There has been no pressure from the local authority associations on this subject. Only so far as my hon. Friend's own local authority and constituents are concerned has anyone wished to make inroads into the compensation payable on extensions of up to 10 per cent. This has long been a basic figure in the compensation code.

It may well be that my hon. Friend can make out a good case in respect of Kensington, that in the over-built-up areas of Kensington to add another 10 per cent. to a block of flats may be oppressive to the dwellings round about. But this is a major matter of compensation law which, if it were put into a Bill of this kind, would affect the whole country.

We are reviewing the compensation code. I hope that we shall shortly put before the House a White Paper on that review, followed by legislation as soon as possible, in the next Session, I hope.

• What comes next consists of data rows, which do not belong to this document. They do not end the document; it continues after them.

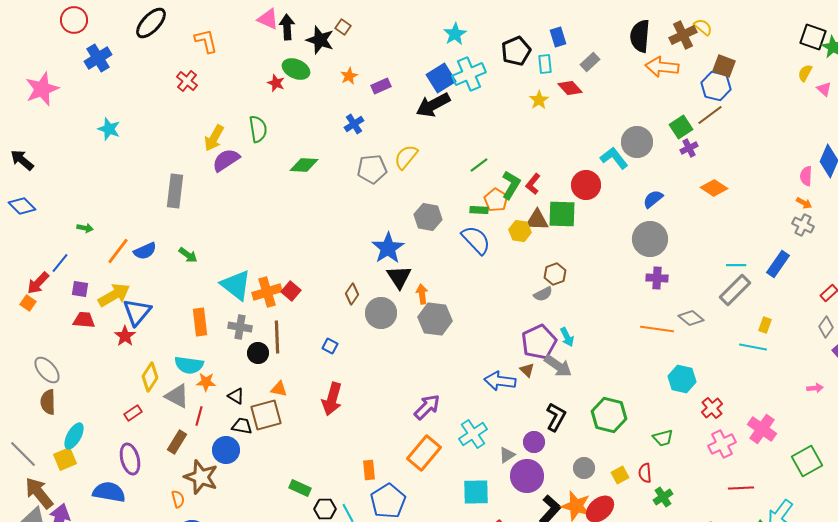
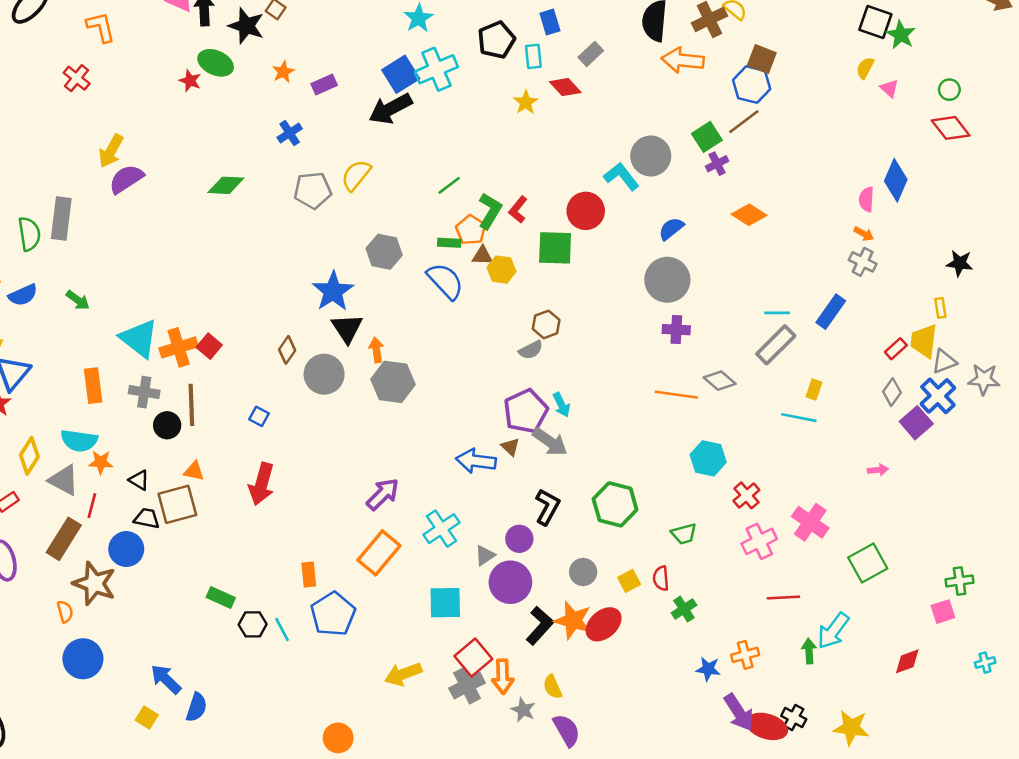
green semicircle: (258, 129) -> (29, 234), moved
brown triangle: (537, 220) -> (482, 256), moved, size x0.7
brown rectangle: (177, 442) -> (64, 539), size x1.4

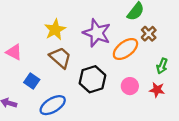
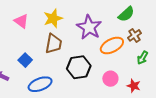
pink triangle: (14, 52) -> (21, 21), moved
brown trapezoid: (60, 58) -> (54, 44), turned 50
green arrow: (162, 66) -> (143, 58), moved

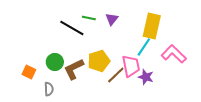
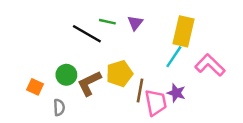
pink trapezoid: (131, 66) -> (156, 103), moved
brown line: (116, 75) -> (140, 90), turned -36

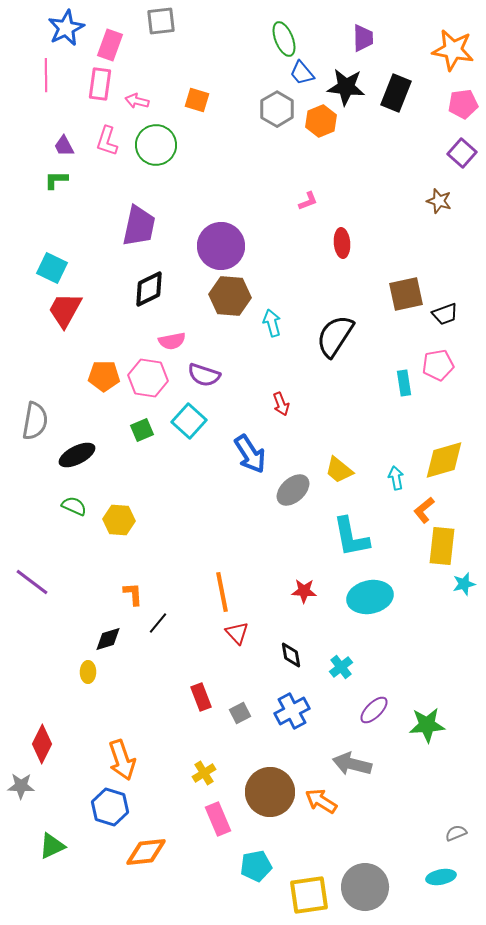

If any matter of compensation is to be dealt with by legislation, it ought to be done not piecemeal in the present Bill but in the compensation Bill which we have in preparation. If at that stage my hon. Friend could make out a case to show that the hardships which his local authority and its residents are suffering in Kensington might well apply throughout the rest of the country, I should ask him to make his case on that compensation Bill and not now. I shall have to resist his new Clause.

Sir B. Rhys Williams

I quite understand what my right hon. Friend says, particularly in regard to the criteria selected in the new Clause. The object of my Ten-Minute Rule Bill was to attract attention to the subject rather than seriously to propose legislation, but I found that there was a Bill going through which had a Long Title which permitted me to transfer from one to the other, and this I did. I do not think that I can be blamed for that, in view of the extent of the concern and indignation which is being caused in my constituency by the exploitation of this loophole.

I am much encouraged by what my right hon. Friend said about the Government's intention to produce a White Paper. I am sure that it will not be difficult to show that legislation is needed, and I look forward to proving my case. In the meantime, I beg to ask leave to withdraw the Motion.

Motion, and Clause, by leave, withdrawn.